In response to the argument by doctors and hospitals that Horizon and other insurers are offering rates that are too low for them to remain open or in practice, Marino noted that roughly 80 percent of practicing doctors and 61 of 64 hospitals are part of networks. The exceptions are Bergen Regional Medical Center in Paramus, CarePoint Christ Hospital in Jersey City, and Palisades Medical Center in North Bergen.
Some have pointed out that as the dominant insurer in the state – covering 3.7 million residents – it can difficult for healthcare providers to remain outside Horizon’s network.
Marino said the simplest solution to high costs would be for the state to limit the amount that providers can receive for a service to a certain percentage above what Medicare pays.
“Candidly, while we recognize that a cap would be the cleanest and simplest approach, we’re open to other alternatives,” Marino said, adding that the arbitration process in the bill could be “workable.”
Marino said legislators are becoming increasingly aware of how surprise hospital bills hurt consumers.
“In my sense, this issue has been kicking around the Legislature for several years, but this year is very different,” due to the focus on consumers, he said.
Coughlin said of the bill: “This is something that has to happen.”
And while he’s interested in gathering estimates of cost savings, he said the ultimately case for the bill will rest on the importance of being fair to consumers.
Senate sponsor Joseph F. Vitale (D-Middlesex) said he understood the importance of providing more information to Lesniak and other legislators about what the bill seeks to accomplish and why it was written the way it was.
Assemblyman Troy Singleton (D-Burlington), another sponsor, said that while he was disappointed that the bill didn’t advance, the need to provide more information to other legislators “underscores the enormity of the problem and the complexity of the issue – we as sponsors have to do a better job” of explaining the bill.
Singleton added that the bill would have provided millions of dollars in needed savings in the state budget if it had been passed this month.

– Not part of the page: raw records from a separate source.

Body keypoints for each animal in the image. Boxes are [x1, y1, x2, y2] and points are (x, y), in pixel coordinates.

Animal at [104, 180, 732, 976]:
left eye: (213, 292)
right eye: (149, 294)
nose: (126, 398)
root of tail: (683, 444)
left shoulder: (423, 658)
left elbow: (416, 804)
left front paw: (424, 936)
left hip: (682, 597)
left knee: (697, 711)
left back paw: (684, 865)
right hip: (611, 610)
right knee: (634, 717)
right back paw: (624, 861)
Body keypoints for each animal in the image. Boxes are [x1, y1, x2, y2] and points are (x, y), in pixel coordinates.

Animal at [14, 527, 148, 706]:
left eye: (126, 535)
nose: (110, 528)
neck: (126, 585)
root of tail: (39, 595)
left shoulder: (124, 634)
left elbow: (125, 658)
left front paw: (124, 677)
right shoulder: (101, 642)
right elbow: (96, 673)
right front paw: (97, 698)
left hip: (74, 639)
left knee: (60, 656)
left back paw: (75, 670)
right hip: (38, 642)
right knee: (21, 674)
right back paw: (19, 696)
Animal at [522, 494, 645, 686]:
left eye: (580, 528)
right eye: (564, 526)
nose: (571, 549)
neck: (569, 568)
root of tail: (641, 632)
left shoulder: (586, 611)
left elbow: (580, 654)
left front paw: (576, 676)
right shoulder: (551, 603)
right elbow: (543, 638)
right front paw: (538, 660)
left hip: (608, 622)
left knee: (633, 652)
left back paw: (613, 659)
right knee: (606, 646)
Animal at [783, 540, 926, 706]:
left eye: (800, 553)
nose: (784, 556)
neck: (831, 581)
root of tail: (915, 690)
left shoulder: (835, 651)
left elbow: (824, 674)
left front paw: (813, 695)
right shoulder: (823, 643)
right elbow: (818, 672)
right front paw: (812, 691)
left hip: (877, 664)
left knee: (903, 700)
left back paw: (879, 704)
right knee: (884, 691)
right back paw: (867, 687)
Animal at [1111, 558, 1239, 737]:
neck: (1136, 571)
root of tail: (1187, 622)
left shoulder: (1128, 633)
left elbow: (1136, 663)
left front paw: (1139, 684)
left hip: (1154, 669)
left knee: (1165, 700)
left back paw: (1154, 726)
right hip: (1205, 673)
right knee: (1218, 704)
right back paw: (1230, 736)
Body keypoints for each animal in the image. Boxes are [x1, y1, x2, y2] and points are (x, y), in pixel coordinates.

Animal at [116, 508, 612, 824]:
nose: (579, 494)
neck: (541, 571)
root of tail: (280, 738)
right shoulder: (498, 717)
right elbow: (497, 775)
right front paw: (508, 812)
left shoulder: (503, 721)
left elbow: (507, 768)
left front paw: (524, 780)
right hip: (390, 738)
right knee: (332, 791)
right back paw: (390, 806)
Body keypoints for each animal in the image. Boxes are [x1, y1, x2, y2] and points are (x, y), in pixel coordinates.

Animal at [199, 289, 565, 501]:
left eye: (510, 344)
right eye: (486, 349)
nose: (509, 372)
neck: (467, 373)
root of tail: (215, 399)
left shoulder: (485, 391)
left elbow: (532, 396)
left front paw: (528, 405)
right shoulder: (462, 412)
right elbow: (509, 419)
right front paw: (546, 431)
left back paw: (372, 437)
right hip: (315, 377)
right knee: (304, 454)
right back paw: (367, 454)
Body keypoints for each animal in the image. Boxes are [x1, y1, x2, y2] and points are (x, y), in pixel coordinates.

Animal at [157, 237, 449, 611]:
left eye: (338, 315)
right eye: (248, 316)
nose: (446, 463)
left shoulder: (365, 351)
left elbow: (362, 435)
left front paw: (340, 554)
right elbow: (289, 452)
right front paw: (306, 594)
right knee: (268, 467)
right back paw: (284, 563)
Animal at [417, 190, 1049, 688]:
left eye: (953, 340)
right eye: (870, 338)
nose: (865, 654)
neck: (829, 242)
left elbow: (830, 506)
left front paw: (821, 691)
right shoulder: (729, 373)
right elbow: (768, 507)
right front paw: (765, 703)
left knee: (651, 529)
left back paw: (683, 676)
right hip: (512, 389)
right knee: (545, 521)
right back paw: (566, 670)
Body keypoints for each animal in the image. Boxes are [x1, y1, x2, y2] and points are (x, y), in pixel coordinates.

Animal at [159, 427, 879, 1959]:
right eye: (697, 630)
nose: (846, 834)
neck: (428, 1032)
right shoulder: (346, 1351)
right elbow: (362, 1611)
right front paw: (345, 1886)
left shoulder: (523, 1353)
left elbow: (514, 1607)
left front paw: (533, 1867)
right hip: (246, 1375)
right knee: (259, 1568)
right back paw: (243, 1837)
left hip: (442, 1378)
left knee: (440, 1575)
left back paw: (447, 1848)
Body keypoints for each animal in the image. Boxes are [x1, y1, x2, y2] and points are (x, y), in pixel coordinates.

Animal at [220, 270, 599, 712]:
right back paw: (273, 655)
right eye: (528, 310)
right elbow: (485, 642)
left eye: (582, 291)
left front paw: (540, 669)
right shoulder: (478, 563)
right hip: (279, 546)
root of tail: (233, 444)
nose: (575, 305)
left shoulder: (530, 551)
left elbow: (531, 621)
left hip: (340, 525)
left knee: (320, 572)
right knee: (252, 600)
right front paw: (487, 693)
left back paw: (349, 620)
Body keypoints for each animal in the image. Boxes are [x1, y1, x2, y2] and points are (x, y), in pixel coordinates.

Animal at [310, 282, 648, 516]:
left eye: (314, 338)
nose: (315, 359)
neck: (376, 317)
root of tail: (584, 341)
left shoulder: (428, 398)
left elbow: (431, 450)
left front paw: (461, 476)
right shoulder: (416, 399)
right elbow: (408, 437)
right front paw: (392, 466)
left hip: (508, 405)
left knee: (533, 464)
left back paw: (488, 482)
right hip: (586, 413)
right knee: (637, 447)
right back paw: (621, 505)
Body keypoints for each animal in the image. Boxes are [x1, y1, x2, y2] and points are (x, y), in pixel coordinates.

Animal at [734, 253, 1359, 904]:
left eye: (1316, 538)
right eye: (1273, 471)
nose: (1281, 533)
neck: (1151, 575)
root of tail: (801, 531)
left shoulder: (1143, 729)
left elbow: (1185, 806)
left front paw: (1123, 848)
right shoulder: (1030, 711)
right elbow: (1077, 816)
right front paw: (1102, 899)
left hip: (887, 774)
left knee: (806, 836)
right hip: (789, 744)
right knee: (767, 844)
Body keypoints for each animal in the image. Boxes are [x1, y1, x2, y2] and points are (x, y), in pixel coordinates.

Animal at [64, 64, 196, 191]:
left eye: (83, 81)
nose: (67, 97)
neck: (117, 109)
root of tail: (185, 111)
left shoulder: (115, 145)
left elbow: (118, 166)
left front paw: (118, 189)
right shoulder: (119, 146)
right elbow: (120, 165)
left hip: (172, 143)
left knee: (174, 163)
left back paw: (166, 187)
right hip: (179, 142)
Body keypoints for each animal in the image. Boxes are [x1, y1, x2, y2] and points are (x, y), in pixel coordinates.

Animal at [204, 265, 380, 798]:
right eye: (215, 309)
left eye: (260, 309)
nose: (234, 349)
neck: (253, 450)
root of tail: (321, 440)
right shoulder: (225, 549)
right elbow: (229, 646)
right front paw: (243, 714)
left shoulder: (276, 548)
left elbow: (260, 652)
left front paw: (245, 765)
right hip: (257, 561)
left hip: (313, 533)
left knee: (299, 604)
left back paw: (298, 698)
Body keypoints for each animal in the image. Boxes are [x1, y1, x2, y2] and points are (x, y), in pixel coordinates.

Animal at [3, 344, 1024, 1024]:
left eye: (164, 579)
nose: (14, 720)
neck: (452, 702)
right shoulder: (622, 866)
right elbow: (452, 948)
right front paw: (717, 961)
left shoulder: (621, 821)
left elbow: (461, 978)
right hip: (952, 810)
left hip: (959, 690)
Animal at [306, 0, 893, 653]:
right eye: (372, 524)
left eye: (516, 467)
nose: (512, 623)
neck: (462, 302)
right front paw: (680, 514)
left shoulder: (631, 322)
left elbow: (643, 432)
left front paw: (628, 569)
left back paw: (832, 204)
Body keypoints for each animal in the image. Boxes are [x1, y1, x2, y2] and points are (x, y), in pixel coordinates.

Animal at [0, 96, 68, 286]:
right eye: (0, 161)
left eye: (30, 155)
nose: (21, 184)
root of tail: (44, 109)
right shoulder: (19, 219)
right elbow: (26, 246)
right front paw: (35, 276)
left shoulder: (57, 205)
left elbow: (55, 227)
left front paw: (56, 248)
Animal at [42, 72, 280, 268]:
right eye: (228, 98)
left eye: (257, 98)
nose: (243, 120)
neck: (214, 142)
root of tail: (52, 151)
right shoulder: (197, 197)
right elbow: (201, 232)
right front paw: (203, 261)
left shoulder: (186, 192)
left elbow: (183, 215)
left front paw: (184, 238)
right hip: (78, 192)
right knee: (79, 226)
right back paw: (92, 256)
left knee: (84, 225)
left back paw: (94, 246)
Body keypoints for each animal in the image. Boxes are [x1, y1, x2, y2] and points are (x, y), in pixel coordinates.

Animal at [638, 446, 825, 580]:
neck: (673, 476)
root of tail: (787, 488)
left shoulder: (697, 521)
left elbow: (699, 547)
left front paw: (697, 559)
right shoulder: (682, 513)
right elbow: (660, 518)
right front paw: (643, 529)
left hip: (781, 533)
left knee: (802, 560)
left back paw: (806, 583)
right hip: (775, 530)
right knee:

Neil Eicher, the top lobbyist for the New Jersey Hospital Association, said the association looks forward to working over the summer to come up with some solutions to offer the bill sponsors. He acknowledged that surprise medical bills are a problem, and that hospitals, doctors, and insurers all play a role in it.
And Mishael Azam, chief operating officer for the Medical Society of New Jersey, said the doctors group opposed the current version of the bill. But she also said that she wants to work with the sponsors over the summer.